The institutional divide that occurred in 2014, and involved key governing institutions such as the National Oil Corporation, the Central Bank of Libya and the Libyan Investment Authority among others, consolidated various interest groups and power centres on the periphery that have opposed the accord out of fear of losing influence and power gained during the preceding three years.

The institutional set-up envisaged by the Skhirat Agreement has therefore remained incomplete. Supporters and opponents of the accord have engaged in drawn-out legal battles in courts as each attempts to justify and strengthen its own position.

Since the overthrow of the Gaddafi regime, the main problem in Libya has been the lack of effective and representative governance structures. Currently, there is no body with enough integrity, power and transparency to be able to secure political or financial support from abroad without risking to become a pawn in the hands of foreign actors seeking to advance their interests irrespective of this feeding or sustaining the conflict in Libya.

The lack of a central, unified and inclusive military command structure is another key obstacle to the implementation of the Skhirat Agreement.

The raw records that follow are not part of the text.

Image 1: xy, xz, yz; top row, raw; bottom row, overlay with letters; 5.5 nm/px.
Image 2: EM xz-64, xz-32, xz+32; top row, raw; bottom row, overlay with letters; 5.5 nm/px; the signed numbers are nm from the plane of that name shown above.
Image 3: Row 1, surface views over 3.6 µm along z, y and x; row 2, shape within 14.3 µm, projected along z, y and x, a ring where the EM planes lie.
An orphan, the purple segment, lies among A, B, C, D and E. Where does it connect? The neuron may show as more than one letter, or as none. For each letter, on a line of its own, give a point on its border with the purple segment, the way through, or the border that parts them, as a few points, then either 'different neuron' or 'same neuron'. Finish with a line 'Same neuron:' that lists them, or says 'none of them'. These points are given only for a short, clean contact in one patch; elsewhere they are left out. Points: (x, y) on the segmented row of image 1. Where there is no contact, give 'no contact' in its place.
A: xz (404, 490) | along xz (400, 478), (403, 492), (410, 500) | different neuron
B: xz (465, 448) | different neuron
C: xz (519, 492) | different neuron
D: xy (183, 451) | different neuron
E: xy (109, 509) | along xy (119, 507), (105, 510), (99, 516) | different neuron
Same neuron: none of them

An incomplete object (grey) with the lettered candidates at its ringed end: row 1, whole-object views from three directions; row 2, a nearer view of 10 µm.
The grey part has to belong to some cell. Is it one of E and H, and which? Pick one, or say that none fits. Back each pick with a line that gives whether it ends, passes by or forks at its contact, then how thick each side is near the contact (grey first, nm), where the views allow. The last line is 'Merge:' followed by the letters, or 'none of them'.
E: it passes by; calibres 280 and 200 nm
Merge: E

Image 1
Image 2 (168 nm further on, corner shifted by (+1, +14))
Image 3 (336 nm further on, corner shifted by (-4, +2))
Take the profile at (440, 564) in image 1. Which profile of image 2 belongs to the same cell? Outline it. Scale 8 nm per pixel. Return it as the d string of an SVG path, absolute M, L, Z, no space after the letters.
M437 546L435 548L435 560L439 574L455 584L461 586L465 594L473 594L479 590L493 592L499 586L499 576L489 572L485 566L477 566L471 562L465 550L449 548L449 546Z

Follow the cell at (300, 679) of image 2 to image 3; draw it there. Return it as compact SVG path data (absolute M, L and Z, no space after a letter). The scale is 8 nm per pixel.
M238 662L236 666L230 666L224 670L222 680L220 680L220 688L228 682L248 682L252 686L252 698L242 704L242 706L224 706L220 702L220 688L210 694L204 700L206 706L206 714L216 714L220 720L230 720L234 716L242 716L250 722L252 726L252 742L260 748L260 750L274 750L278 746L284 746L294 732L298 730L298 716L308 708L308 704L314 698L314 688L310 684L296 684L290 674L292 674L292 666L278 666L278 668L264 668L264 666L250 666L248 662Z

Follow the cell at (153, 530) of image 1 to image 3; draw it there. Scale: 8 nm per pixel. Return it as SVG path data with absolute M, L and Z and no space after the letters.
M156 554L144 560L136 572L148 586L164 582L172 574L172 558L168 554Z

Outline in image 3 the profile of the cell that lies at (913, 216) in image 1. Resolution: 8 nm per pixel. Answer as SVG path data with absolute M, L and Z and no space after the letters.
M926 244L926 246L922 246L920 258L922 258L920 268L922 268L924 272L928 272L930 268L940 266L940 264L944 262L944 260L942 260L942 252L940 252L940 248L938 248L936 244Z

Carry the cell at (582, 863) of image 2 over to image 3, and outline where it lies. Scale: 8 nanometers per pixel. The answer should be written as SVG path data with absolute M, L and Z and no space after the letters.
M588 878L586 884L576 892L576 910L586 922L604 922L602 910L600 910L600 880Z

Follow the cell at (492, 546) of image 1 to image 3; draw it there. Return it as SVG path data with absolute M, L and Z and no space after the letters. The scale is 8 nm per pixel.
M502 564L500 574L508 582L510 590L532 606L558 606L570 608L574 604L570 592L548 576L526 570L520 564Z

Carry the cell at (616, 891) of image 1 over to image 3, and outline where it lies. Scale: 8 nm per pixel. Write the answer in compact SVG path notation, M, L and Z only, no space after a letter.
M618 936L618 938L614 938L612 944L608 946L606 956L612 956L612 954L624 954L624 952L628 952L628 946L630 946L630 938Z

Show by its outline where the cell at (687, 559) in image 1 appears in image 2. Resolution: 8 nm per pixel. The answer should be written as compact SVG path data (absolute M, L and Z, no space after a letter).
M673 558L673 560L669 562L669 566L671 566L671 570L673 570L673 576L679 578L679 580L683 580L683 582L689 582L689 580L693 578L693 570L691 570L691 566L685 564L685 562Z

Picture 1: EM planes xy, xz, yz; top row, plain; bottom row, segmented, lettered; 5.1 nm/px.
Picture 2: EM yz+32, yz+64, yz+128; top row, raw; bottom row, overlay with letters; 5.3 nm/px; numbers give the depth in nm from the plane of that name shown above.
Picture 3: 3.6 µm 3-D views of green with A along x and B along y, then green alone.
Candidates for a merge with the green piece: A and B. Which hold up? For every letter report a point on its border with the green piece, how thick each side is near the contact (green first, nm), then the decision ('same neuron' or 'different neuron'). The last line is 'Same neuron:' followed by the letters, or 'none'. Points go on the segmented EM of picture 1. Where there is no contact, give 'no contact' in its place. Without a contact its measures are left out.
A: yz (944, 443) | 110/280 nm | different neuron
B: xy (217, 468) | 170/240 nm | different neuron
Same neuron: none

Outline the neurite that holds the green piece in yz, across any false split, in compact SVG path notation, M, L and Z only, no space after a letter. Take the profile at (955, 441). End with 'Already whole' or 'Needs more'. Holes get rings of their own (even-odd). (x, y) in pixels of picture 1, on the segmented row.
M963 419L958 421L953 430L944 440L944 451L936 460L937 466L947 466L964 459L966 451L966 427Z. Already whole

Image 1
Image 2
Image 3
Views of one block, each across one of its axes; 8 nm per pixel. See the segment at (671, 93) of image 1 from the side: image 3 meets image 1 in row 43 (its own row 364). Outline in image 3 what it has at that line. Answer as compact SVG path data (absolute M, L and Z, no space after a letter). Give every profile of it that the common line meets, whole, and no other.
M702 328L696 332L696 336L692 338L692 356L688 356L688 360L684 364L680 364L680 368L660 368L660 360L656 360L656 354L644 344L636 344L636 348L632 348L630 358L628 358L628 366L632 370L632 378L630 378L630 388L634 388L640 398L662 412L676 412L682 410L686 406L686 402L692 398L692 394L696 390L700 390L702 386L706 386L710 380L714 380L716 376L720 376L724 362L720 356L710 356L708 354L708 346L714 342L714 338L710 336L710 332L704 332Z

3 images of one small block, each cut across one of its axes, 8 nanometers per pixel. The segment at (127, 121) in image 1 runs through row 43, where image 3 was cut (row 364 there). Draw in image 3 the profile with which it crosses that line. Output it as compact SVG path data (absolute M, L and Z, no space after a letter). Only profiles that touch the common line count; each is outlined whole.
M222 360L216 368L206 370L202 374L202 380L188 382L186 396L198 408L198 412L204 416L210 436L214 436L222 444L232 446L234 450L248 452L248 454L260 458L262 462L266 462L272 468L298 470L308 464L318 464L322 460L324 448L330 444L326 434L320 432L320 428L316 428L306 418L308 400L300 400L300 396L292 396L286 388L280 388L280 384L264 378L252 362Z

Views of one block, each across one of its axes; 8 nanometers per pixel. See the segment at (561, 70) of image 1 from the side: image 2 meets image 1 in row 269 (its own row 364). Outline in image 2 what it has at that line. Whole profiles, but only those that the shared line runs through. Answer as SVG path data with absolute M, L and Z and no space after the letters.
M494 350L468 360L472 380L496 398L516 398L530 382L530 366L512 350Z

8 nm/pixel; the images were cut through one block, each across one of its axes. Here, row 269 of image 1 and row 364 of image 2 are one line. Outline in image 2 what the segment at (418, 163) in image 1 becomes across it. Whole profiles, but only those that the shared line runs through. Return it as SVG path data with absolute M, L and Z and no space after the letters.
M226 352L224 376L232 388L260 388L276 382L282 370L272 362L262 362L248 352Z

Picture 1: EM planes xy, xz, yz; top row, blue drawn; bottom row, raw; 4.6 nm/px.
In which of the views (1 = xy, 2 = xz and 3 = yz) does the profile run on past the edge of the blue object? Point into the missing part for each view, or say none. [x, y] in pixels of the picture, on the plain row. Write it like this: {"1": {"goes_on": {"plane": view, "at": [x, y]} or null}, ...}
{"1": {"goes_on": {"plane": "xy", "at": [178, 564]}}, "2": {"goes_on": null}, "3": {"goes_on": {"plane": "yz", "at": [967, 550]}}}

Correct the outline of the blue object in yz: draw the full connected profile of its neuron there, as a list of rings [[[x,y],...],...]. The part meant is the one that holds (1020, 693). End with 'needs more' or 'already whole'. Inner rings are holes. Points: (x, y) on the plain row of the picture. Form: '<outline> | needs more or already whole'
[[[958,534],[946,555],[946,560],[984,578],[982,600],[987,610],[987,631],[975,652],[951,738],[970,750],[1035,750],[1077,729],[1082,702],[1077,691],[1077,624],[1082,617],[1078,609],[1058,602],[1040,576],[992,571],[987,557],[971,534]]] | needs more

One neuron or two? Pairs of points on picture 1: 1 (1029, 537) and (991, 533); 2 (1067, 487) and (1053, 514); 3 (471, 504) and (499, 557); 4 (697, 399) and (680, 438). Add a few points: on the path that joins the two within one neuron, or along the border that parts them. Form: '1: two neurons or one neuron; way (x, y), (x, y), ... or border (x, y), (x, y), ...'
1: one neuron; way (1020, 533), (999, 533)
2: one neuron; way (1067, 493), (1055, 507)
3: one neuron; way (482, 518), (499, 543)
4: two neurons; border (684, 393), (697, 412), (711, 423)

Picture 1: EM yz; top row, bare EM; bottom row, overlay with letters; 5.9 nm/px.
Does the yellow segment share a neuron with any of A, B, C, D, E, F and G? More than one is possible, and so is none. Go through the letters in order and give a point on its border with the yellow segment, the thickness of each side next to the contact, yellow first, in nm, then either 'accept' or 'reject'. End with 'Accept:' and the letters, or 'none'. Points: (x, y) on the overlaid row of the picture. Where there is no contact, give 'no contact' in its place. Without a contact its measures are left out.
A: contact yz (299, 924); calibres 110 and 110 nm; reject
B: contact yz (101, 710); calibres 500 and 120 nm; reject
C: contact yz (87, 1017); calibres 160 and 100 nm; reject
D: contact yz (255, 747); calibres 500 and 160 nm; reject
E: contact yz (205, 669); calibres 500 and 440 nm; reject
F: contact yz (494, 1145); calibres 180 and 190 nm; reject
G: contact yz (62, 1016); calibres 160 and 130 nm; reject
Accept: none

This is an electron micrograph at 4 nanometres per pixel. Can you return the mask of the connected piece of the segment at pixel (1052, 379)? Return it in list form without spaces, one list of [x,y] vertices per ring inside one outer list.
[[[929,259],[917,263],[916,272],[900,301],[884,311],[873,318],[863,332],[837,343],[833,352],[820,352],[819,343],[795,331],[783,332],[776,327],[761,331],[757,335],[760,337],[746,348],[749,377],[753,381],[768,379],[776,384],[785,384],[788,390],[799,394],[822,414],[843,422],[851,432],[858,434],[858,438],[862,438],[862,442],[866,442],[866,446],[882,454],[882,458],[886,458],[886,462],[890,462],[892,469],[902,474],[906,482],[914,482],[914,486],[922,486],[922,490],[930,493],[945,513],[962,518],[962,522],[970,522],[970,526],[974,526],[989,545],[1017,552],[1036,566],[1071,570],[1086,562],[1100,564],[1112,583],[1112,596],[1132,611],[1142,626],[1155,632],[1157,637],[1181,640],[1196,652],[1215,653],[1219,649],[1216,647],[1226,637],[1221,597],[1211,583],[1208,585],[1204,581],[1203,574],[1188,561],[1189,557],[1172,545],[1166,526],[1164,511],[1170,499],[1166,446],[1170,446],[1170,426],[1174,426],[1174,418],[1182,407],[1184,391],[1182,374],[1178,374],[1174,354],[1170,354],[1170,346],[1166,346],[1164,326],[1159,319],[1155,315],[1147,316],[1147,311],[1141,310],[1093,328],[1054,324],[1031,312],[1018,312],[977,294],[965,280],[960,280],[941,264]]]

Little progress can be made without involving the most important armed actors in dialogue.

Compromise on the command structure and its relationship with the Presidency Council is necessary to ensure wider disarmament, demobilization and reintegration of armed groups, which often claim ties with state institutions while continuing to operate as militias.

Over the last few years, various armed groups have fought for control of the capital Tripoli, key oil and gas infrastructure and vital installations across Libya, posing a real threat to the unity and stability of the country.

Forty-two years of dictatorship followed by more than six years of political polarization and conflict have led to some serious political and societal divisions, as well as a huge trust deficit among Libyans.

The conflict has led to the fragmentation of society, as people retreat to their most basic social enclaves of family, tribe and city. This implosion of polity in Libya makes it difficult to reach agreement on reconciliation, governance and the distribution of wealth.

The challenges above have been acknowledged and accepted by the new UN envoy to Libya, Ghassan Salamé. On 20 September 2017, Salamé launched his Action Plan for Libya at the United Nations General Assembly.

The Action Plan is composed of a number of elements that UNSMIL has started working on immediately, including amending the Libyan Political Agreement, organizing a National Conference, preparing for elections and providing humanitarian assistance.


Mohamed Eljarh is co-founder and Chief Executive Officer of Libya Outlook Research and Consultancy. A non-resident fellow with the Atlantic Council during 2014-2017, he is an associate expert at the Sahel-Maghreb Research Platform hosted by the Danish Institute for International Studies in Copenhagen.